Once you have read the listing, output it exactly and completely.

_Supplied information_:
+++

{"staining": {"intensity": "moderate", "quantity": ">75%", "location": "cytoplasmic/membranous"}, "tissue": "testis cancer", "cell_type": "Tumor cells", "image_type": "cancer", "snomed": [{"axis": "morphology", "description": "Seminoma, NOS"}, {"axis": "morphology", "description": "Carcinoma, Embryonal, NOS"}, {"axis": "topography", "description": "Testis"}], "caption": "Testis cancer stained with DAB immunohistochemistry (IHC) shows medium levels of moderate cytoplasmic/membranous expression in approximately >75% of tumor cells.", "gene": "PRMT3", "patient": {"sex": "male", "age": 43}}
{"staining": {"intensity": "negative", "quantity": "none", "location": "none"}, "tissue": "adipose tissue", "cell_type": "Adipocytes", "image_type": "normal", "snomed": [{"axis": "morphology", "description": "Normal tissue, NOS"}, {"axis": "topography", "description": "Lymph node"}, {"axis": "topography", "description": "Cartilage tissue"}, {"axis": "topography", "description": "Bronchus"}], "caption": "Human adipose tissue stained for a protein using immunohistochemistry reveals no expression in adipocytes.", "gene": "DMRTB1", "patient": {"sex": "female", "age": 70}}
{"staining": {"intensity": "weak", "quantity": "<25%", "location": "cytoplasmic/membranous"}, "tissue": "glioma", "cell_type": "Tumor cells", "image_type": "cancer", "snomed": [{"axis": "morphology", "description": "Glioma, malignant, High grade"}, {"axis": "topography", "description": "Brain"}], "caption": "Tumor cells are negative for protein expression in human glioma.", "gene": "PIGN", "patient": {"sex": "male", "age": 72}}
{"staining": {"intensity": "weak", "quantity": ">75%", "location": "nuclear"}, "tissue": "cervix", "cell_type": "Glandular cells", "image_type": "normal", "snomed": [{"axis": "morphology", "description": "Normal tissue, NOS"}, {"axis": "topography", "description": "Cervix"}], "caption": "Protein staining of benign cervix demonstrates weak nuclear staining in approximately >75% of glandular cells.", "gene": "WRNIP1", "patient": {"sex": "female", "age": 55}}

+++

_Response area_:
{"staining": {"intensity": "moderate", "quantity": ">75%", "location": "cytoplasmic/membranous"}, "tissue": "testis cancer", "cell_type": "Tumor cells", "image_type": "cancer", "snomed": [{"axis": "morphology", "description": "Seminoma, NOS"}, {"axis": "morphology", "description": "Carcinoma, Embryonal, NOS"}, {"axis": "topography", "description": "Testis"}], "caption": "Testis cancer stained with DAB immunohistochemistry (IHC) shows medium levels of moderate cytoplasmic/membranous expression in approximately >75% of tumor cells.", "gene": "PRMT3", "patient": {"sex": "male", "age": 43}}
{"staining": {"intensity": "negative", "quantity": "none", "location": "none"}, "tissue": "adipose tissue", "cell_type": "Adipocytes", "image_type": "normal", "snomed": [{"axis": "morphology", "description": "Normal tissue, NOS"}, {"axis": "topography", "description": "Lymph node"}, {"axis": "topography", "description": "Cartilage tissue"}, {"axis": "topography", "description": "Bronchus"}], "caption": "Human adipose tissue stained for a protein using immunohistochemistry reveals no expression in adipocytes.", "gene": "DMRTB1", "patient": {"sex": "female", "age": 70}}
{"staining": {"intensity": "weak", "quantity": "<25%", "location": "cytoplasmic/membranous"}, "tissue": "glioma", "cell_type": "Tumor cells", "image_type": "cancer", "snomed": [{"axis": "morphology", "description": "Glioma, malignant, High grade"}, {"axis": "topography", "description": "Brain"}], "caption": "Tumor cells are negative for protein expression in human glioma.", "gene": "PIGN", "patient": {"sex": "male", "age": 72}}
{"staining": {"intensity": "weak", "quantity": ">75%", "location": "nuclear"}, "tissue": "cervix", "cell_type": "Glandular cells", "image_type": "normal", "snomed": [{"axis": "morphology", "description": "Normal tissue, NOS"}, {"axis": "topography", "description": "Cervix"}], "caption": "Protein staining of benign cervix demonstrates weak nuclear staining in approximately >75% of glandular cells.", "gene": "WRNIP1", "patient": {"sex": "female", "age": 55}}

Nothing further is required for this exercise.